Daarnaast lag in het vierde trimester van 2023 het aantal externe herfinancieringen merkelijk lager (-44%) dan in het vierde trimester van 2022. Er werden nog slechts ongeveer 1.700 externe herfinancieringen verstrekt voor een totaal bedrag van iets minder dan 230 miljoen EUR.

Bron: BKV

 

IV. Stabilisering van de gemiddelde bedragen

 

Het gemiddelde bedrag van een krediet voor de bouw van een woning stabiliseerde eind 2023 rond ongeveer 210.000 EUR. Dit vormt een daling met iets minder dan 4.000 EUR ten opzichte van eind 2022, maar een stijging met ongeveer 38.000 EUR (+22,2%) over een periode van 5 jaar.

Het gemiddelde bedrag van een krediet voor de aankoop van een woning daalde in de loop van 2023 licht tot ongeveer 193.000 EUR. Ook hier gaat het evenwel over een stijging met 33.000 EUR (+20,5%) over een periode van 5 jaar.

Het gemiddelde bedrag van de renovatiekredieten kende de sterkere daling ten opzichte van één jaar tevoren: van ongeveer 70.500 EUR eind 2022 tot iets meer dan 61.000 EUR eind 2023. Niettemin kende dit gemiddelde bedrag een stijging met iets minder dan 7.000 EUR (+12,5%) in 5 jaar.

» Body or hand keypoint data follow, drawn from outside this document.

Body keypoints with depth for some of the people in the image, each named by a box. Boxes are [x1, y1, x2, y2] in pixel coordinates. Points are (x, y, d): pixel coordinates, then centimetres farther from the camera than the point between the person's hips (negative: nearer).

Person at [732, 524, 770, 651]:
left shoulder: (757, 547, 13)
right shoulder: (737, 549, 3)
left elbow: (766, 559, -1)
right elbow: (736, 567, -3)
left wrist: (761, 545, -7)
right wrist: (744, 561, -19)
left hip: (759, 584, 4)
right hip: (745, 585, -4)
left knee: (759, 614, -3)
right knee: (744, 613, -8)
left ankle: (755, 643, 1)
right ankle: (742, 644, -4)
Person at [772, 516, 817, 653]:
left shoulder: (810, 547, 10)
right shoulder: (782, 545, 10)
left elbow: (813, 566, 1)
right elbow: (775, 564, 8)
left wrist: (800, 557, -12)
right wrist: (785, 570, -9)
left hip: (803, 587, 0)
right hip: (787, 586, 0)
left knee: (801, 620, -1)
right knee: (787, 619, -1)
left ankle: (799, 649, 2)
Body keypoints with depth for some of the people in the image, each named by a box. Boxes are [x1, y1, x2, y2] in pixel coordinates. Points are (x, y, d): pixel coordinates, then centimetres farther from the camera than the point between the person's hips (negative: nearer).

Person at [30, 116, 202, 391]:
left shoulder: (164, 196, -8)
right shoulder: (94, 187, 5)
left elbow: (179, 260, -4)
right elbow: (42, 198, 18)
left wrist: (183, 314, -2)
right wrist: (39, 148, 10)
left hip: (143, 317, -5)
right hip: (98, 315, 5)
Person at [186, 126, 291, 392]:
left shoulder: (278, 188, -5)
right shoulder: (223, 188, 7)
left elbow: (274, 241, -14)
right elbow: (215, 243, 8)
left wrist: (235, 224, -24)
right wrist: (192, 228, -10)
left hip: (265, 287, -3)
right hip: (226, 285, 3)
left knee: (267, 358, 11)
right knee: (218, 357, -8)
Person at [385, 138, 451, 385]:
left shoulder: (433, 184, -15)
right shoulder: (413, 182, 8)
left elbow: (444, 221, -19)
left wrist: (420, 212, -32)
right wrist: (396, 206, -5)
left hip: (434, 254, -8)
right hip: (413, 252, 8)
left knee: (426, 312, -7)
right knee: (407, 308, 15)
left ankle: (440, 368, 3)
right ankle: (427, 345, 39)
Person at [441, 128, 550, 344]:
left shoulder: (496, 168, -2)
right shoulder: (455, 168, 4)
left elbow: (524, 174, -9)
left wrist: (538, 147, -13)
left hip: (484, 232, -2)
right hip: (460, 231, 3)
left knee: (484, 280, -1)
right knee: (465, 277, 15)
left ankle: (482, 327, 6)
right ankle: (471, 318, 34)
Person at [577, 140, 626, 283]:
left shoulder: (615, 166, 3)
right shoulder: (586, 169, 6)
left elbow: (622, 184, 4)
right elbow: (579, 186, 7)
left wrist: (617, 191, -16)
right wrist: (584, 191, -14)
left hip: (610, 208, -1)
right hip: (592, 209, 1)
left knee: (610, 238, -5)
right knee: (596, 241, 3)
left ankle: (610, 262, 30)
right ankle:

Het gemiddelde bedrag van een krediet voor de aankoop van een woning + renovatie kende in 2023 eveneens een aanzienlijke daling tot ongeveer 181.500 EUR. Dit is het enige soort krediet dat ook een daling van het gemiddelde bedrag met ongeveer 7% heeft gekend over een periode van 5 jaar.

Bron: BKV

 

V. Meer dan 97% van de kredietnemers kiest vaste rentevoet

 

In het vierde trimester van 2023 kozen opnieuw meer dan 9 op 10 kredietnemers (97,3%) voor een vaste rentevoet of een veranderlijke rentevoet met een initiële periode van rentevastheid van minimum 10 jaar. Ongeveer 2,7% van de kredietnemers opteerde voor een veranderlijke rentevoet met een initiële periode van rentevastheid tussen 3 en 10 jaar. Het aantal kredietnemers dat voor een jaarlijks veranderlijke rentevoet opteerde, beperkte zich tot 0,3%.

Bron: BKV

 

Rekening houdend met de hogere rentevoeten (zie grafiek hierna) blijft de Belgische consument dus in overgrote mate kiezen voor zekerheid. Het aantal personen dat nog opteert voor een veranderlijke rentevoet blijft laag, zeker wat de jaarlijks veranderlijke rentevoet betreft. Maar ook in geval van een veranderlijke rentevoet wordt de consument door de wetgeving ten zeerste beschermd. Zo kan de veranderlijke rentevoet na aanpassing aan de evolutie van de toepasselijke referte-indexen nooit meer bedragen dan het dubbele van de initiële rentevoet

Bron: NBB Stat

 

De kredietsector is en blijft zich ervan bewust dat hypothecaire kredietverlening met grote zorg moet gebeuren en dat verantwoorde kredietverlening het absolute uitgangspunt moet blijven.  Op dat punt zit de sector op dezelfde lijn als de toezichthouder: de kredietverstrekkers moeten bijzondere aandacht blijven verlenen aan de terugbetalingscapaciteit om enerzijds maximaal te vermijden dat individuele kredietnemers te omvangrijke leningen zouden aangaan, en anderzijds op termijn de financiële stabiliteit te vrijwaren.

 

De volledige statistieken inzake hypothecair krediet (2000 – 2023) opgesplitst naar de bestemming van het krediet en naar het type van rentevoet, zijn beschikbaar op de website van de BVK (www.upc-bvk.be) onder de rubriek “Pers & cijfers”.